Frequency is more dangerous than quantity for decay, so if you like a sweet treat it’s better to have it with a meal than later in the day. But remember, keep all sugar intake as low as possible to avoid other health issues such as obesity, cardiac disease and diabetes.
Acid and Tooth erosion
Each time we eat, our mouth becomes more acidic, which can harm the enamel layer of our teeth leading to erosion and decay. It takes about 20 mins for this pH to return to normal so it’s important to give the mouth time to recover between meals. Do not brush straight after eating as this will lead to increased erosion.
What happens in your mouth when you eat or drink
Acidic foods and drinks can be just as harmful as sugary ones as the acid wear away the enamel of your teeth causing long-term damage and sensitivity.
Food and drink that are high in acid include: fizzy drink, citrus fruits and juices, vinegar, coffee, tomatoes etc. Some of these acidic foods can actually be quite healthy and need not be avoided altogether but do refrain from snacking on them often or keeping them in your mouth for long periods of time.

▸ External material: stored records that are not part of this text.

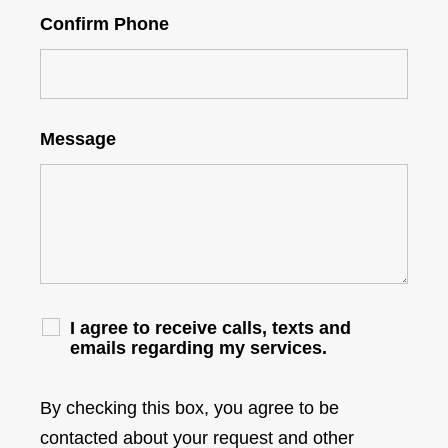
Confirm Phone
Message
I agree to receive calls, texts and
emails regarding my services.
By checking this box, you agree to be
contacted about your request and other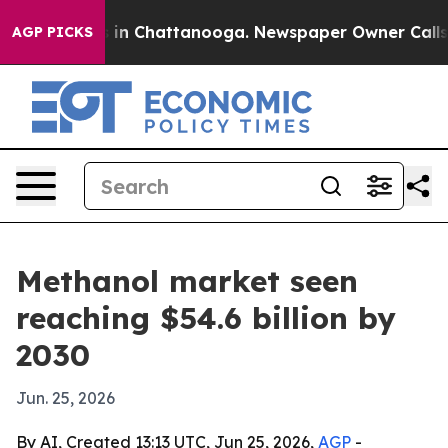
pse
Chaos in Chattanooga. Newspaper Owner Calls the
AGP PICKS
Methanol market seen
reaching $54.6 billion by
2030
Jun. 25, 2026
By AI, Created 13:13 UTC, Jun 25, 2026,
AGP
-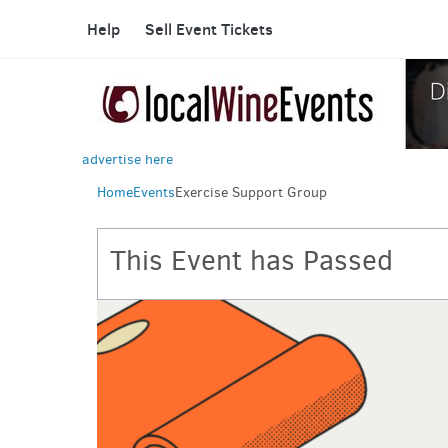
Help
Sell Event Tickets
advertise here
Home
Events
Exercise Support Group
This Event has Passed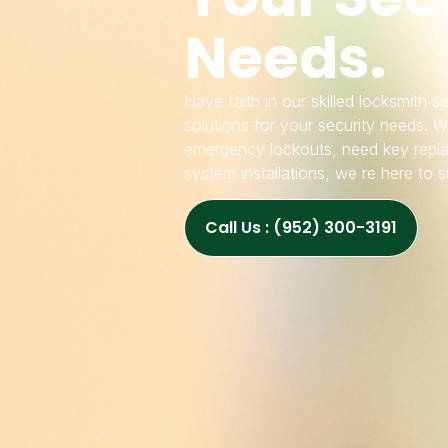
Needs.
Have faith in our skilled locksmith 
solutions for your security needs. W
emergency lockouts, need key repla
system installations, we re here to 
Call Us : (952) 300-3191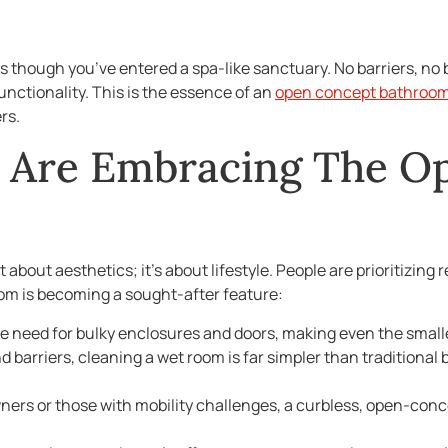
s though you’ve entered a spa-like sanctuary. No barriers, n
nctionality. This is the essence of an
open concept bathroo
rs.
Are Embracing The O
st about aesthetics; it’s about lifestyle. People are prioritizi
oom is becoming a sought-after feature:
e need for bulky enclosures and doors, making even the small
d barriers, cleaning a wet room is far simpler than traditiona
ers or those with mobility challenges, a curbless, open-con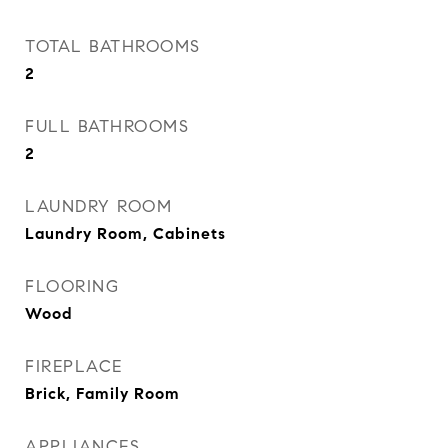
TOTAL BATHROOMS
2
FULL BATHROOMS
2
LAUNDRY ROOM
Laundry Room, Cabinets
FLOORING
Wood
FIREPLACE
Brick, Family Room
APPLIANCES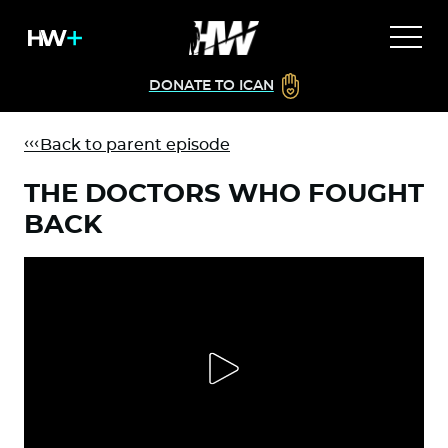
DONATE TO ICAN
Back to parent episode
THE DOCTORS WHO FOUGHT
BACK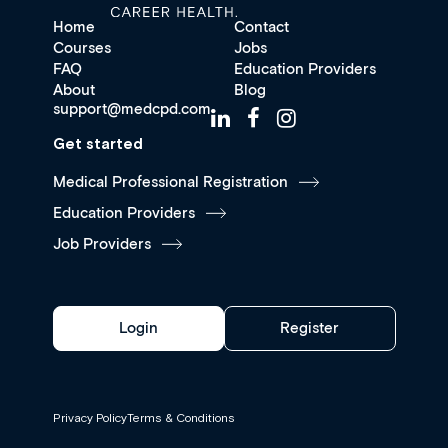
Home
Contact
Courses
Jobs
FAQ
Education Providers
About
Blog
support@medcpd.com
Get started
Medical Professional Registration
Education Providers
Job Providers
Login
Register
Privacy Policy
Terms & Conditions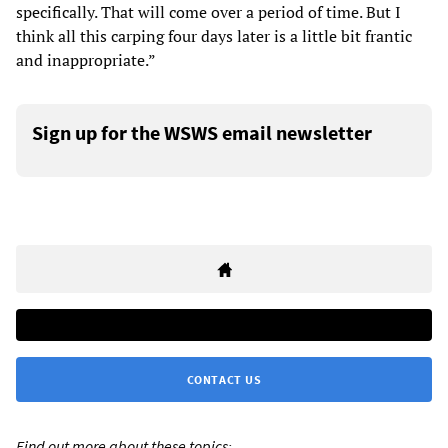
specifically. That will come over a period of time. But I
think all this carping four days later is a little bit frantic
and inappropriate.”
Sign up for the WSWS email newsletter
CONTACT US
Find out more about these topics:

Sipping on fizzy drinks over the course of the day is a detrimental habit for your teeth and will cause erosion. If you must drink fizzy drinks, we recommend using a straw to avoid contact of the drink with the teeth.
Fruit: Friend or Foe?
Fruit is an important part of our diet as it provides many vitamins, minerals and fibre. However, fruit also contains a high level of sugar and acid. It is important to consider fruit as having a similar effect on your teeth as fizzy drinks or sugary sweets. In order to have the health benefits of fruit, and to avoid the negative effects of tooth wear and decay:
- Eat fruit as a dessert with meals
- Choose lower sugar/acid fruits such as berries
- Eat a piece of cheese with fruit to neutralise the acids
- Avoid snacking on fruit
- Avoid brushing for 1 hour after eating fruit
- Avoid fruit juice or smoothies
- Avoid sinking your teeth into orange segments
To help protect your teeth, in addition to brushing and flossing, drink plenty of water, especially after eating to help rinse food particles off your teeth and aim to have a varied and balanced diet. Avoid fruit juices, flavoured water, lemon in water, cordial, flavoured coffee and fizzy drinks.
Chewing sugar-free gum after a meal can help to increase saliva production which helps to rinse your mouth. Xylitol based chewing gum or mints are safe sugar-free alternatives.
Ideally it is best not to snack, but if you must, we recommend low-sugar low-acid foods. Healthy low-sugar choices include raw vegetable sticks (carrots, celery, peppers), nuts and cheese. Be cautious about foods that appear healthy such as juices, smoothies and flavoured milk as these contain a high level of sugar.
Smoking impacts negatively on our oral health along with our overall health. Tobacco use increases the risk of many cancers, respiratory disease, heart disease, stroke and adverse pregnancy outcomes.
In terms of your mouth, smoking increases the risk of developing:
- oral cancer (further increased by alcohol use)
- gum disease
- bad breath
- altered taste and smell
- slow healing
- rejection of dental implants
In order to reduce your risk of developing these conditions, we would recommend that you consider quitting smoking. The good news is, no matter how long you have smoked, the sooner you quit, the greater the reduction in risk levels.
Please talk to our team if you are contemplating quitting smoking. We are experienced in helping patients quit and are happy to support you as you try.